EXERCISE TASKS ::
**1)** Return the passage of the Journeys evaluation framework text from "Composite Score" to "value is lost." verbatim.
**2)** Resume the Journeys evaluation framework text from the point where it stops.

DOCUMENT EXCERPT START

Each layer must reinforce the others. If L1 identifies "shopping for headphones," the card title should say "headphones," and the landing should show headphone comparisons — not earbuds or speakers. Inconsistency anywhere in the chain confuses users. How to measure: Extract the primary topic/entity from each layer and check alignment. Any layer that introduces a different topic or contradicts another layer = coherence failure.
Engagement Signals
—
Online
Did the user engage with the landing? Continue the task? Complete a transaction?
Behavioral signals like click-through from card, dwell time on landing, downstream task completion, and return visits. These are the ground truth for value delivery — but only available in production with real users. Not measurable offline. Included here to mark the boundary of what offline eval can and cannot capture.
Longitudinal Trust
—
Online
Does the user click Journey cards more or less over time?
The ultimate success metric for Journeys as a product. If card CTR increases over weeks, the value chain is working. If it declines, the promise-delivery gap is eroding confidence. Not measurable offline. This is the north-star online metric that the offline eval framework aims to predict.
Composite Score
How layer scores combine — multiplicative, not additive
Journey Quality = L1(Selection) × L2(Card) × L3(Landing | Scenario) × L4(Outcome)
Multiplicative design. If any layer is zero (critical failure), the entire Journey scores zero. A wrong-topic card with a perfect landing is still a total miss. A perfect card with a hallucinating landing destroys trust. One broken link in the chain and the value is lost.
| Result | What It Means | Action |
| ✅ Pass (≥ 75) | Journey delivers end-to-end value for this scenario | Ship-ready |
| ⚠️ Partial (50-74) | Value exists but with meaningful gaps | Identify weakest layer, targeted fix |
| ✗ Fail (< 50) | Journey does not deliver value | Root-cause by layer before ship |
| 🚫 Critical | Any critical failure flag (hallucination, privacy, broken promise) | Blocks ship — fix regardless of score |
Open Questions for Future Evaluation
Areas we've identified but haven't yet built metrics for — tracked here for future framework updates
Journey Evolution
—
Offline
Does a Journey evolve correctly as the user browses more pages?

DOCUMENT EXCERPT END
GIVEN RECORDS START

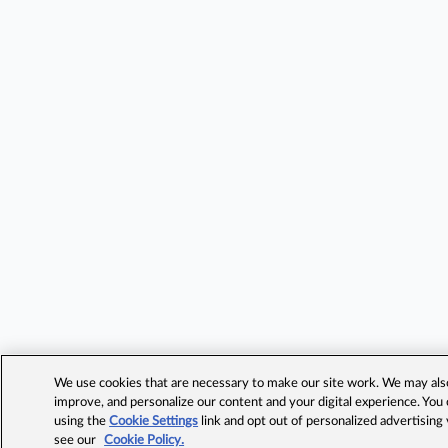
We use cookies that are necessary to make our site work. We may also 
improve, and personalize our content and your digital experience. Yo
using the
Cookie Settings
link and opt out of personalized advertising
see our
Cookie Policy.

GIVEN RECORDS END

EXERCISE ANSWERS ::
**1)**
Composite Score
How layer scores combine — multiplicative, not additive
Journey Quality = L1(Selection) × L2(Card) × L3(Landing | Scenario) × L4(Outcome)
Multiplicative design. If any layer is zero (critical failure), the entire Journey scores zero. A wrong-topic card with a perfect landing is still a total miss. A perfect card with a hallucinating landing destroys trust. One broken link in the chain and the value is lost.

**2)**
A Journey created after 5 pages should update its title, CTA, and related pages as the user continues browsing. If a user starts comparing hotels and then narrows to one specific hotel, the Journey should reflect the progression — not stay frozen at the initial broad search. Key questions: Does the topic sharpen over time? Are new high-signal pages incorporated? Does the CTA update to match the user’s current stage (e.g., from “Compare options” to “Book this hotel”)? Not yet measurable: Current eval dataset captures single-snapshot sessions. Requires longitudinal session data with multiple Journey generation checkpoints.
Expiration Accuracy
—
Offline
Does the system correctly predict when a Journey should expire?
Journeys have a shelf life. A “weekend trip to Portland” Journey should expire after the weekend. A “compare headphones” Journey should expire after the user purchases one. A “prepare for Monday’s presentation” Journey is worthless on Tuesday. Key questions: Does the system detect task completion signals (e.g., purchase confirmation page)? Does it respect temporal deadlines embedded in the intent? Does it avoid showing stale Journeys that have outlived their usefulness? Not yet measurable: Requires time-aware eval data with explicit expiration signals and post-expiration browsing behavior.
Is the Journey card surfaced at the right moment — not too early, not too late?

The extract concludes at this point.